AI & Cloud Glossary

What is Tool Calling?

Tool Calling is a capability that allows large language models to request the execution of specific functions or external APIs — giving the AI model a way to take real-world actions beyond generating text, such as searching the web, querying a database, or sending an email.

Published 15 February 2026·Updated 25 May 2026·By Pankaj Kumar, Technovids

Tool Calling: Full Explanation

LLMs are text-in, text-out systems. Without tool calling, an AI assistant can describe how to check a flight status but cannot actually check it. Tool calling bridges this gap. You define a set of tools (functions) available to the LLM and describe what each one does. When the LLM determines it needs a tool, it outputs a structured request (tool name + parameters) rather than a plain text response. Your application executes the tool, returns the result, and the LLM incorporates it into its response.

Tool calling was popularised by OpenAI's function calling feature (introduced June 2023) and is now supported by all major LLM providers — Anthropic Claude, Google Gemini, Mistral, and open-source models via inference frameworks. The capability is foundational to building AI agents: without tool calling, an agent can only reason; with tool calling, it can act.

Common tools used in enterprise AI applications include: web search (Tavily, Bing API), database queries (SQL over your data warehouse), CRM reads and writes (Salesforce, HubSpot), calendar management, email sending, code execution (Python sandboxes for data analysis), and internal API calls to your own business systems. The combination of an LLM's reasoning ability with your organisation's toolset creates a powerful automation layer.

Key Facts About Tool Calling

  • Tool calling allows LLMs to invoke external functions and APIs — moving from text generation to real-world action.
  • Supported by all major LLM providers: OpenAI, Anthropic (Claude), Google (Gemini), Mistral.
  • The LLM decides when and how to call a tool based on the user's goal — it does not call tools randomly.
  • Foundational capability for AI agents — without tool calling, agents can only reason; with it, they can act.
  • Tools are defined as JSON schemas describing function name, description, and required parameters.
  • Security consideration: tool permissions should follow minimum-privilege principles — agents should not have more access than needed.

How Tool Calling Works

Tool calling works in three steps. First, you define your tools as structured function schemas (name, description, parameters) and pass them to the LLM in the API request. Second, the LLM generates a special response indicating it wants to call a specific tool with specific parameters — rather than a plain text answer. Third, your application executes the tool, captures the result, and sends it back to the LLM as the next message. The LLM then generates its final response incorporating the tool result.

This back-and-forth can happen multiple times in a single "turn" if the LLM needs to call several tools in sequence (or in parallel, which modern APIs support). For example, a sales intelligence agent might call a web search tool, then a CRM lookup tool, then a news API — all before generating its final output.

LangChain and LangGraph provide abstractions that make tool calling easier to work with — you define Python functions and decorate them as tools, and the framework handles the JSON schema generation and result injection automatically.
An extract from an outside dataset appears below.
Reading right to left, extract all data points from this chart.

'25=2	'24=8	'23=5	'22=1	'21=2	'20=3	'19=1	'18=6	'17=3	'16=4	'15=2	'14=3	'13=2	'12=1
Real-World Example: E-commerce & Retail

A D2C fashion brand in India built a customer service agent using Claude with tool calling. The agent is given three tools: look_up_order (queries order database by order ID or email), check_return_policy (retrieves policy text from a knowledge base), and create_return_request (writes to the returns management system). When a customer asks "I want to return my order from last week," the agent calls look_up_order to find the order, checks the return policy to confirm eligibility, and creates the return request — all in a single conversation turn, without a human agent.

Frequently Asked Questions

What is the difference between tool calling and plugins?

Tool calling (or function calling) is a native LLM API capability — the model itself generates structured tool invocation requests that your application handles. Plugins (like ChatGPT plugins) were a product-level abstraction built on top of tool calling for end users. In developer contexts, tool calling / function calling is the correct technical term.

Can an LLM call tools in parallel?

Yes — modern LLM APIs support parallel tool calling, where the model requests multiple tool executions simultaneously rather than sequentially. For example, a research agent can call a web search and a database query at the same time, then synthesise both results. This significantly speeds up multi-tool agentic workflows.

How do you control what tools an AI agent can use?

You control available tools entirely in your application — the LLM can only call tools you explicitly provide in the API request. This is an important security property. For sensitive operations like sending emails, modifying records, or making payments, best practice is to add human-in-the-loop confirmation steps before executing the tool, regardless of what the LLM requests.